The assembler output:
/* prologue: frame size=0 */
	push r16
	push r17        <<Useless
/* prologue end (size=2) */
	mov r17,r24
	ldi r24,lo8(10)
	call foo
	mov r16,r24     <<Why?? add r17,r24 is much better 
	ldi r24,lo8(10)
	call foo        
	add r17,r16     <<Could be gone if above statement used
	mov r24,r17    
	clr r25
/* epilogue: frame size=0 */
	pop r17
	pop r16         <<Useless
	ret

The adding is delayed until after the last call, but this requires saving an extra register.

So delaying introduces:
an extra psh/pop
extra mov instruction
Comment 1 Wouter van Gulik 2007-08-11 18:14:54 UTC
Created attachment 14054 [details]
Example

C source showing non optimal code
Comment 2 Eric Weddington 2007-08-22 17:09:37 UTC
4.3.0 20070817 snapshot generates this for the testcase:

test2:
	push r16
	push r17
/* prologue: function */
/* frame size = 0 */
	mov r16,r24
	ldi r24,lo8(10)
	call foo
	mov r17,r24
	ldi r24,lo8(10)
	call foo
	mov r24,r16
	add r24,r17
/* epilogue start */
	pop r17
	pop r16
	ret
Comment 3 Wouter van Gulik 2007-08-24 19:36:26 UTC
(In reply to comment #2)
> 4.3.0 20070817 snapshot generates this for the testcase:
> 

<snip>

Well at least the extra clr r25 is gone...

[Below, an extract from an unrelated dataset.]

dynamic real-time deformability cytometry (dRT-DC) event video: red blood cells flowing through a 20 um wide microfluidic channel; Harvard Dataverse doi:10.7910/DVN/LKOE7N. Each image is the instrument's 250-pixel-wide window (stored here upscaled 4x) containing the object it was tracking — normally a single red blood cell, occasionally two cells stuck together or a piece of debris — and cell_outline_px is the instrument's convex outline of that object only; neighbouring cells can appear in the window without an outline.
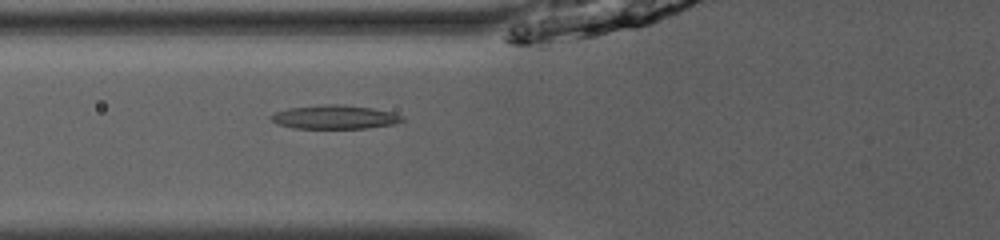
{"species": "common noctule bat (a hibernating species)", "species_latin": "Nyctalus noctula", "temperature_condition": "room temperature", "stored_images_in_passage": 45, "camera_frame_rate_fps": 3000, "um_per_image_px": 0.085, "animal": {"sex": "male", "body_mass_g": 13.0, "forearm_length_mm": 53.1}, "frame": {"image": 1, "passage_image": 15, "time_ms": 4.667, "image_size_px": [1000, 240], "cell_outline_px": [[404, 120], [392, 124], [368, 128], [292, 128], [276, 124], [268, 116], [276, 112], [288, 108], [324, 104], [344, 104], [372, 108], [392, 112], [404, 116]], "centroid_in_image_um": [28.43, 9.94], "position_along_channel_um": 97.4, "area_um2": 18.26}}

I just tried some simpler code:

extern unsigned char foo();
unsigned char test(unsigned char input) {
  return input += foo();
}

The result is:
/* prologue: frame size=0 */
	push r17
/* prologue end (size=1) */
	mov r17,r24
	call foo
	add r17,r24            <<Could do "add r24,r17"
	mov r24,r17            <<This could then be gone
	clr r25                <<This is maybe gone in 4.3.0??
/* epilogue: frame size=0 */
	pop r17
	ret
/* epilogue end (size=2) */

Here the add is also done non-optimal. So maybe solving this prevents the extra register save?
Comment 4 Eric Weddington 2007-08-24 20:41:51 UTC
(In reply to comment #3)

4.3.0 20070817 snapshot produces this for the second test case:

test:
	push r17
/* prologue: function */
/* frame size = 0 */
	mov r17,r24
	call foo
	add r24,r17
/* epilogue start */
	pop r17
	ret


So the second test case is optimized correctly when we get to 4.3.0.
Comment 5 Georg-Johann Lay 2011-05-17 19:28:11 UTC
Created attachment 24271 [details]
Assembler output with 4.7.0 r173649

This code is as you expected.
Comment 6 Georg-Johann Lay 2011-05-17 19:30:52 UTC
Closing this issue as resolved+worksforme. 4.7.0 generates reasonable code without any overhead, see Attachement

http://gcc.gnu.org/bugzilla/attachment.cgi?id=24271

generated with -Os (-O1 and -O2) are same.